The alteration of the report constitutes the first charge, and the submission of the affidavit the second. The Referee found the facts as stated but also found that there was no proof of • an intention to mislead. As to the latter, we are unable to agree. While it is very possible that respondent regarded the matter as of minor significance and made the alteration and concealed the existence of two accidents from the court to avoid an annoying situation, there can be no doubt that he did both to create an impression that he knew to be false. His conduct, though understandable, is not excusable.
A third charge, of testifying falsely before the committee, was not to be sustained, and we concur in that result.

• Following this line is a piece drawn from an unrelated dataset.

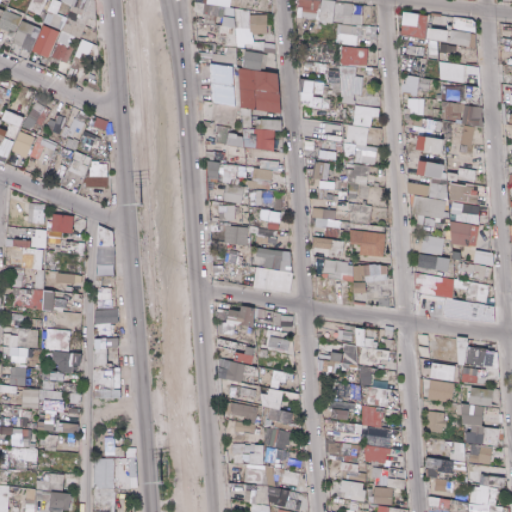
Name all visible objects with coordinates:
power tower: (139, 202)
power tower: (159, 483)
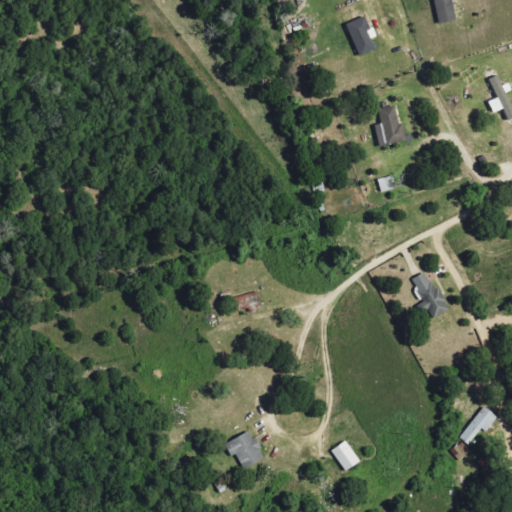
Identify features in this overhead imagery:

Respondent’s conduct violated canons 15 and 22 of the Canons' of Professional Ethics and would be reprehensible even in the absence of express prohibition. When such conduct is repeated, a substantial sanction is in order (Matter of Ander, 22 A D 2d 14). However, we have recognized before, as we do here, that where the circumstances are in themselves somewhat extenuating and the infraction induced more by a senseless expediency than venality, a lesser sanction is in order (Matter of Pegalis, 30 A D 2d 390).
Respondent should be suspended from practice for a period of six months.
Stevens, P. J., Eager, Steuer, Capozzoli and Tilzer, JJ., concur.
Respondent suspended for a period of six months, effective March 6, 1969.